Те, кто собирался завязать с выпивкой, но был захвачен Новым годом врасплох, начинают звонить, интересоваться — а как, а когда?
Дама червей
Эту историю поведал мне коллега Денис Анатольевич, и произошла она в канун Нового года. Кто-то уже начинал готовить организм к встрече праздника, кому-то срочно требовалось воссоздать соответствующую волшебно-психоделическую атмосферу, невзирая на правовые и физиологические последствия, — словом, доблестному экипажу барбухайки было не скучно ни разу.
Геннадий (пусть его зовут так) предпочитал баловаться порошками — куча интересных ощущений, последствий не в пример меньше, чем от водки, да и чье-то общество для такого занятия не очень-то нужно. И это к лучшему, поскольку количество дебилов среди собутыльников, по его мнению, равнялось численности компании минус Гена. Правда, с Леной, своей подругой, он разругался в пух и прах. Ну, тут уж ничего не поделаешь, и если человек в упор не видит разницы между порошками и, скажем, такой тяжелой артиллерией, как герыч или дезоморфин, то нечего и расстраиваться — сама дура.

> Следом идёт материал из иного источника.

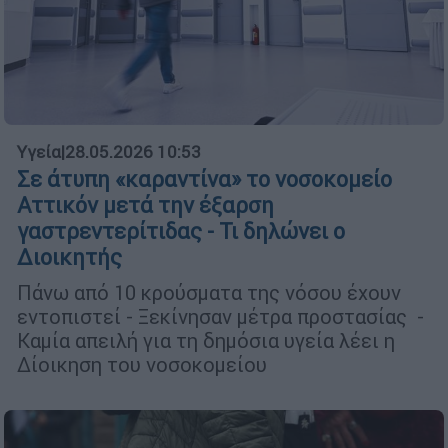
Υγεία
|
28.05.2026 10:53
Σε άτυπη «καραντίνα» το νοσοκομείο
Αττικόν μετά την έξαρση
γαστρεντερίτιδας - Τι δηλώνει ο
Διοικητής
Πάνω από 10 κρούσματα της νόσου έχουν
εντοπιστεί - Ξεκίνησαν μέτρα προστασίας -
Καμία απειλή για τη δημόσια υγεία λέει η
Δίοικηση του νοσοκομείου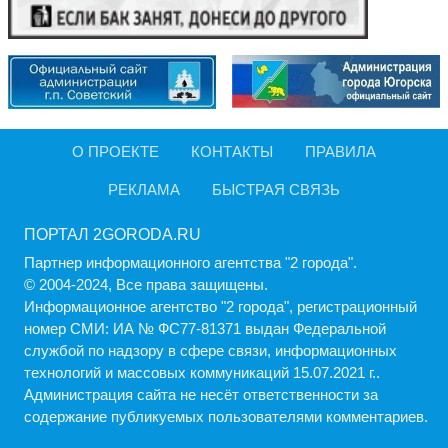
О ПРОЕКТЕ
КОНТАКТЫ
ПРАВИЛА
РЕКЛАМА
БЫСТРАЯ СВЯЗЬ
ПОРТАЛ 2GORODA.RU
Партнер информационного агентства "2 города".
© 2004-2024, Все права защищены.
Информационное агентство "2 города", регистрационный
номер СМИ: ИА № ФС77-81371 выдан Федеральной
службой по надзору в сфере связи, информационных
технологий и массовых коммуникаций 15.07.2021 г..
Администрация cайта не несёт ответственности за
содержание публикуемых пользователями комментариев.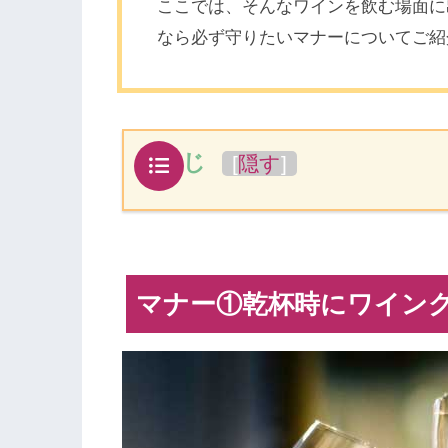
ここでは、そんなワインを飲む場面に
なら必ず守りたいマナーについてご紹
もくじ
[
隠す
]
マナー①乾杯時にワイン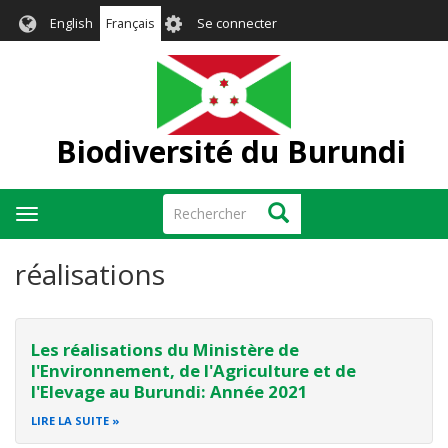
Aller
User
English
Français
Se connecter
au
account
contenu
menu
principal
Biodiversité du Burundi
Rechercher
Rechercher
Toggle
navigation
réalisations
Les réalisations du Ministère de
l'Environnement, de l'Agriculture et de
l'Elevage au Burundi: Année 2021
LIRE LA SUITE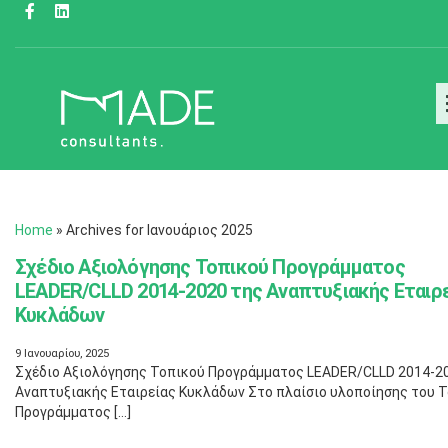
Home
»
Archives for Ιανουάριος 2025
Σχέδιο Αξιολόγησης Τοπικού Προγράμματος
LEADER/CLLD 2014-2020 της Αναπτυξιακής Εταιρ
Κυκλάδων
9 Ιανουαρίου, 2025
Σχέδιο Αξιολόγησης Τοπικού Προγράμματος LEADER/CLLD 2014-2
Αναπτυξιακής Εταιρείας Κυκλάδων Στο πλαίσιο υλοποίησης του 
Προγράμματος […]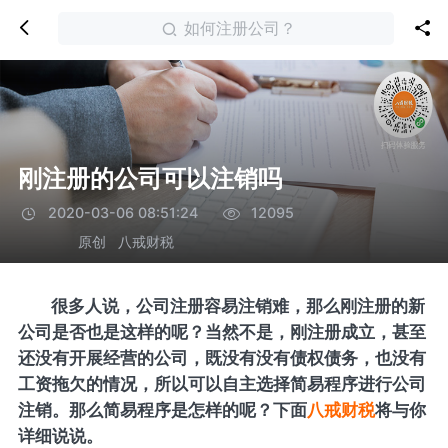
如何注册公司？
刚注册的公司可以注销吗
2020-03-06 08:51:24
12095
原创
八戒财税
很多人说，公司注册容易注销难，那么刚注册的新
公司是否也是这样的呢？当然不是，刚注册成立，甚至
还没有开展经营的公司，既没有没有债权债务，也没有
工资拖欠的情况，所以可以自主选择简易程序进行公司
注销。那么简易程序是怎样的呢？下面
八戒财税
将与你
详细说说。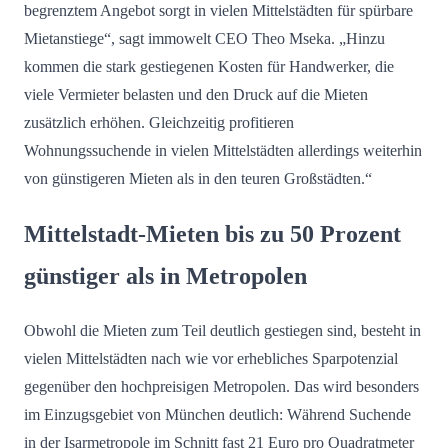
begrenztem Angebot sorgt in vielen Mittelstädten für spürbare
Mietanstiege“, sagt immowelt CEO Theo Mseka. „Hinzu
kommen die stark gestiegenen Kosten für Handwerker, die
viele Vermieter belasten und den Druck auf die Mieten
zusätzlich erhöhen. Gleichzeitig profitieren
Wohnungssuchende in vielen Mittelstädten allerdings weiterhin
von günstigeren Mieten als in den teuren Großstädten.“
Mittelstadt-Mieten bis zu 50 Prozent
günstiger als in Metropolen
Obwohl die Mieten zum Teil deutlich gestiegen sind, besteht in
vielen Mittelstädten nach wie vor erhebliches Sparpotenzial
gegenüber den hochpreisigen Metropolen. Das wird besonders
im Einzugsgebiet von München deutlich: Während Suchende
in der Isarmetropole im Schnitt fast 21 Euro pro Quadratmeter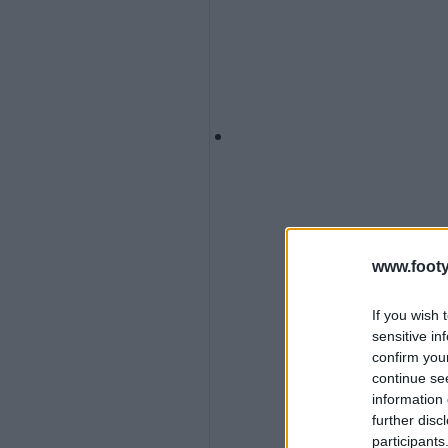
www.footy
If you wish 
sensitive in
confirm you
continue se
information 
further disc
participants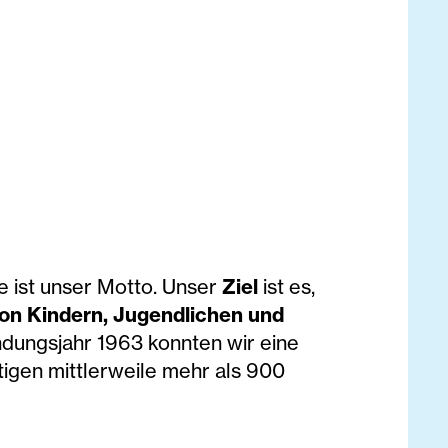
e ist unser Motto. Unser
Ziel
ist es,
von Kindern, Jugendlichen und
ndungsjahr 1963 konnten wir eine
igen mittlerweile mehr als 900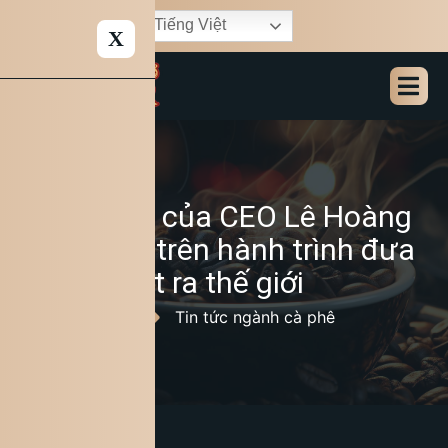
Tiếng Việt
X
Ba bài học của CEO Lê Hoàng
Diệp Thảo trên hành trình đưa
cà phê Việt ra thế giới
17/06/2026
Tin tức ngành cà phê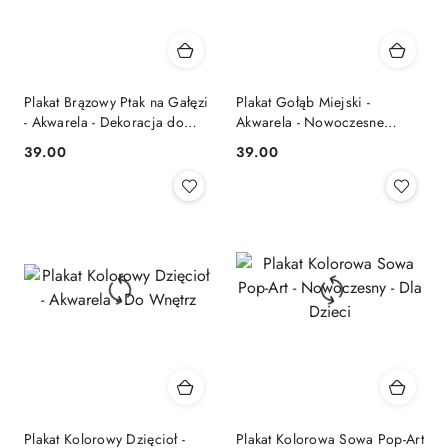
Plakat Brązowy Ptak na Gałęzi
Plakat Gołąb Miejski -
- Akwarela - Dekoracja do
Akwarela - Nowoczesne
Wnętrz
Wnętrza
39.00
39.00
Cena:
Cena:
Plakat Kolorowy Dzięcioł -
Plakat Kolorowa Sowa Pop-Art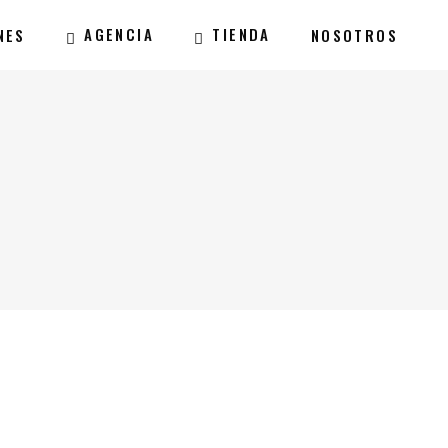
AGENCIA
TIENDA
NES
NOSOTROS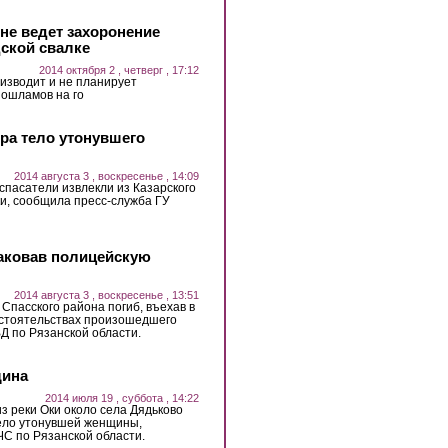
не ведет захоронение
дской свалке
2014 октября 2 , четверг , 17:12
изводит и не планирует
ошламов на го
ера тело утонувшего
2014 августа 3 , воскресенье , 14:09
, спасатели извлекли из Казарского
ки, сообщила пресс-служба ГУ
таковав полицейскую
2014 августа 3 , воскресенье , 13:51
Спасского района погиб, въехав в
бстоятельствах произошедшего
Д по Рязанской области.
щина
2014 июля 19 , суббота , 14:22
 из реки Оки около села Дядьково
тело утонувшей женщины,
С по Рязанской области.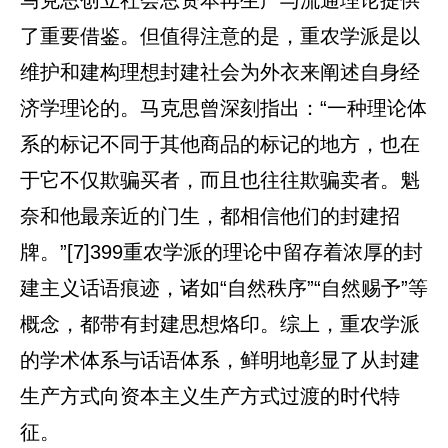
马克思创立社会总资本再生产与流通理论提供
了重要借鉴。但值得注意的是，重农学派是以
维护和建构理想封建社会为外衣来阐述自身经
济学理论的。马克思曾深刻指出：“一种理论体
系的标记不同于其他商品的标记的地方，也在
于它不仅欺骗买者，而且也往往欺骗卖者。魁
奈和他最亲近的门生，都相信他们的封建招
牌。”[7]399重农学派的理论中留存着浓厚的封
建主义话语痕迹，诸如“自然秩序”“自然赐予”等
概念，都带有封建思想烙印。综上，重农学派
的学术体系与话语体系，鲜明地彰显了从封建
生产方式向资本主义生产方式过渡的时代特
征。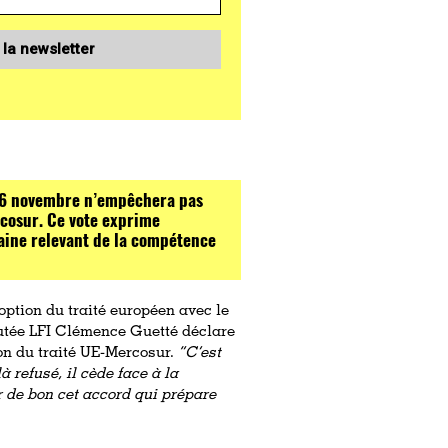
 la newsletter
 26 novembre n’empêchera pas
rcosur. Ce vote exprime
aine relevant de la compétence
option du traité européen avec le
putée LFI Clémence Guetté déclare
ion du traité UE-Mercosur.
“C’est
refusé, il cède face à la
r de bon cet accord qui prépare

Закинувшись, Геннадий устроился поудобнее, пригасил свет и включил музыку — негромко, фоном, чтобы возникло нужное настроение. Появление Лены все испортило. Нет, саму девушку он был видеть очень рад и даже приготовился объясниться и попросить прощения за скандал недельной давности, но слова застряли в горле. Подруга была мертва.
Причем, судя по внешнему виду, уже не первый день. Раскачиваясь и подволакивая ноги, она добрела до дивана, присела рядом и предложила помириться.
Отказать Геннадий не посмел, но в душе у него появилось нехорошее предчувствие, и, когда Лена предложила закрепить перемирие непринужденным перетрахом, он не выдержал и попытался сбежать. Как назло, ноги заплелись, и забег получился не столь впечатляющим по скоростным результатам, хотя наверняка смотрелся очень экзотично: свой же личный рекорд по передвижению на четвереньках парню вряд ли когда светит побить.